# Task goal:
Find the line containing "wire CLK_25MHz;" in the material below; copy that line and all following lines exactly.

# Exercise input:
########

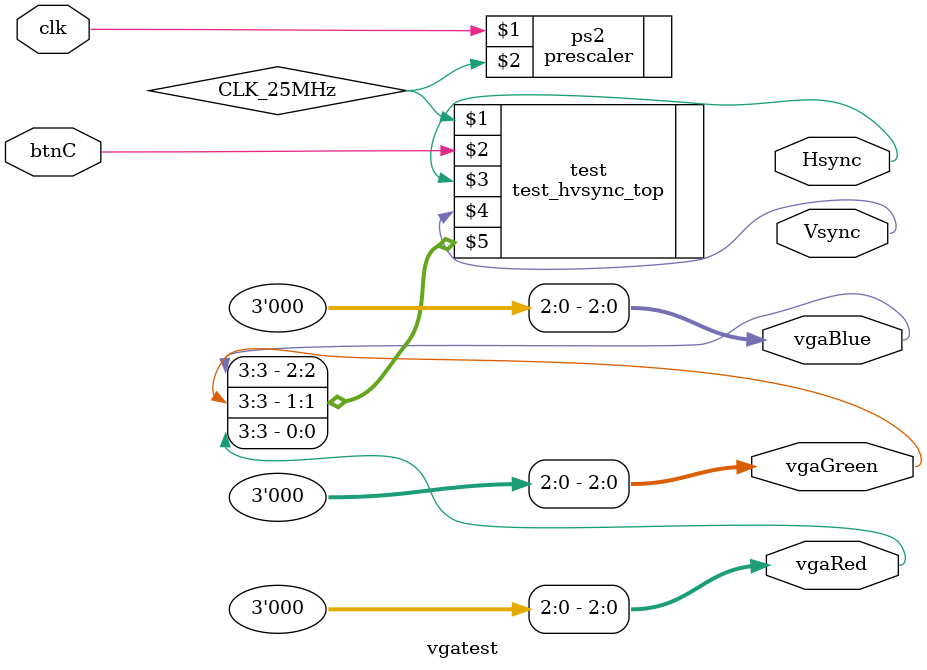
<source format=v>
/**
 * Project: Video Sync Generator
 *
 * This is the top module that serves as an adaptor for projects in the 8 Bit Workshop
 * to be used on a Basys3 board.
 *
 */

`include "../prescaler.v"
`include "test_hvsync_top.v"

module vgatest (
    input  clk,             // 25MHz clock
    input  btnC,            // reset button (center button on Basys3)
    output [3:0] vgaRed,    // VGA display signals
    output [3:0] vgaBlue,
    output [3:0] vgaGreen,
    output Hsync,
    output Vsync
);

    // zero out the top VGA color bits
    assign vgaRed[2:0] = 0;
    assign vgaBlue[2:0] = 0;
    assign vgaGreen[2:0] = 0;

    // 25MHz clock
    wire CLK_25MHz;
    prescaler #(.N(2)) ps2(clk, CLK_25MHz);
    
    // test pattern object
    test_hvsync_top test(CLK_25MHz, btnC, Hsync, Vsync, {vgaBlue[3],vgaGreen[3],vgaRed[3]});    

endmodule

</source>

########

# Result below:
    wire CLK_25MHz;
    prescaler #(.N(2)) ps2(clk, CLK_25MHz);
    
    // test pattern object
    test_hvsync_top test(CLK_25MHz, btnC, Hsync, Vsync, {vgaBlue[3],vgaGreen[3],vgaRed[3]});    

endmodule

</source>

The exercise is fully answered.